:: Records for the exercise ::

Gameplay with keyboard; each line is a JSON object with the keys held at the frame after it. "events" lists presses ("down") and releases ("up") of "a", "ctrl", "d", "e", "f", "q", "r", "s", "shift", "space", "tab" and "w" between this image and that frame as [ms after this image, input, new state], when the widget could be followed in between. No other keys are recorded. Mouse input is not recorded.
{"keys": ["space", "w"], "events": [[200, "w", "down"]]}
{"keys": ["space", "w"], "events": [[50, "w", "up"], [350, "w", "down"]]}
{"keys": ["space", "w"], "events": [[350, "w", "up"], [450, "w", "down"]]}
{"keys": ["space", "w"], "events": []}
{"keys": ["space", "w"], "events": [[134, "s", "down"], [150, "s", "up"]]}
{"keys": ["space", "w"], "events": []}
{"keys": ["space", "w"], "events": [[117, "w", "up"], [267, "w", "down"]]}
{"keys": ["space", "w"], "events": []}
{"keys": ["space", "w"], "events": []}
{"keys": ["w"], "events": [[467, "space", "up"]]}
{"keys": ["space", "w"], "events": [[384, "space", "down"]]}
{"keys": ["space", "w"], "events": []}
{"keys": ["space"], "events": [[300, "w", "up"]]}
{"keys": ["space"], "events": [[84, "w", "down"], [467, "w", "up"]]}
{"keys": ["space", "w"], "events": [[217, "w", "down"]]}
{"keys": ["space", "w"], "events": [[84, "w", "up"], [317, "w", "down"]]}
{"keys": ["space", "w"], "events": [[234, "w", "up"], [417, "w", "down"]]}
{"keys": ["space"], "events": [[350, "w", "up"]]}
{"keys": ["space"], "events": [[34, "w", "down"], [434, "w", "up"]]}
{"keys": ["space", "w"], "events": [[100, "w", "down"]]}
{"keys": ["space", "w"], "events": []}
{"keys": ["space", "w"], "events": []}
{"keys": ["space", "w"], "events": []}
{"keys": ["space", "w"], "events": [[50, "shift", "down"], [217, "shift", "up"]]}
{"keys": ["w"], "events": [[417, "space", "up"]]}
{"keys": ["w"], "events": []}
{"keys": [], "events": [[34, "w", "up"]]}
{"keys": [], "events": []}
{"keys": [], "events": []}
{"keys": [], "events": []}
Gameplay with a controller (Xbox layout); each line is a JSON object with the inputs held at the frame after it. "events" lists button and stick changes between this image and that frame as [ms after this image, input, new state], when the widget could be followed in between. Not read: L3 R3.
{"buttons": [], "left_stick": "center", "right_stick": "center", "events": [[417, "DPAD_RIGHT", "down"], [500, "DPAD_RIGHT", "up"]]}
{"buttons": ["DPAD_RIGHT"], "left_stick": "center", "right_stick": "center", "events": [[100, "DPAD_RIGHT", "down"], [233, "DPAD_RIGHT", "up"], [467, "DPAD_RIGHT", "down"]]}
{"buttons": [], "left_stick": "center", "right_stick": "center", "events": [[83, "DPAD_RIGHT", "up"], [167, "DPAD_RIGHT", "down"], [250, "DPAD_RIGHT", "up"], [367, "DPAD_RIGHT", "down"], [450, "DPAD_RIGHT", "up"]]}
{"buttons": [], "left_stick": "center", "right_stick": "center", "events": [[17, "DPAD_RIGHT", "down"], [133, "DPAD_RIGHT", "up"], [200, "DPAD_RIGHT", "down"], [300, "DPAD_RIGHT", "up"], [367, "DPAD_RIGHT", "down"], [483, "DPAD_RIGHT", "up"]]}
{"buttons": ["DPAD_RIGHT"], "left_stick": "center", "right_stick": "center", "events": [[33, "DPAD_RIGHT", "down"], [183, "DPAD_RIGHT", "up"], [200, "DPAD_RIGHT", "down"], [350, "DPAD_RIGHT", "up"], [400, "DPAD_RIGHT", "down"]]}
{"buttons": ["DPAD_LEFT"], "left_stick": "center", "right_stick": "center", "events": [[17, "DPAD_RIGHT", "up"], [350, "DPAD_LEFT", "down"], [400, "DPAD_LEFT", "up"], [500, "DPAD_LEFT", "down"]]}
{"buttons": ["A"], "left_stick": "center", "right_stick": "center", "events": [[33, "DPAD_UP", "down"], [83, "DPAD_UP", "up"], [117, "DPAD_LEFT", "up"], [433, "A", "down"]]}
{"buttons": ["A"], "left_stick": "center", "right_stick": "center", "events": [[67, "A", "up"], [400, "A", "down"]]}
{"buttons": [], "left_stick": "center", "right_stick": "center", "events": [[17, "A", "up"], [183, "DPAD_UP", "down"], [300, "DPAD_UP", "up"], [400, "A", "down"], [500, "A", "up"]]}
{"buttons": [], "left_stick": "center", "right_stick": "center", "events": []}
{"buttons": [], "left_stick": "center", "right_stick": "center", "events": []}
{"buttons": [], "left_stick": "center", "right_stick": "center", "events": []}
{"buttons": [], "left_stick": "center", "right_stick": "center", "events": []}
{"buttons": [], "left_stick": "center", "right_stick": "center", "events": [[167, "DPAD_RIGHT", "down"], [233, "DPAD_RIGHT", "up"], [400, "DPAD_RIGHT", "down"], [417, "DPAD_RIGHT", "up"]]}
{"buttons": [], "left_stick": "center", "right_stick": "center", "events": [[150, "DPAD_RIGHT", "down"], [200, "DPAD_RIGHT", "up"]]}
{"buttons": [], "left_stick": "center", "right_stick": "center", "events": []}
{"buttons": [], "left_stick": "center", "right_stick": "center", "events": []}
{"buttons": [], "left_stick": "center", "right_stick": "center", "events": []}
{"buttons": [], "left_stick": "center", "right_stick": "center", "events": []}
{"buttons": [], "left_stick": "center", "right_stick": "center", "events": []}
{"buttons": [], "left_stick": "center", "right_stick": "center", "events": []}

:::

### Requirement
What lines in the data above contain the word "that"? Show them all.

### Response area
Gameplay with keyboard; each line is a JSON object with the keys held at the frame after it. "events" lists presses ("down") and releases ("up") of "a", "ctrl", "d", "e", "f", "q", "r", "s", "shift", "space", "tab" and "w" between this image and that frame as [ms after this image, input, new state], when the widget could be followed in between. No other keys are recorded. Mouse input is not recorded.
Gameplay with a controller (Xbox layout); each line is a JSON object with the inputs held at the frame after it. "events" lists button and stick changes between this image and that frame as [ms after this image, input, new state], when the widget could be followed in between. Not read: L3 R3.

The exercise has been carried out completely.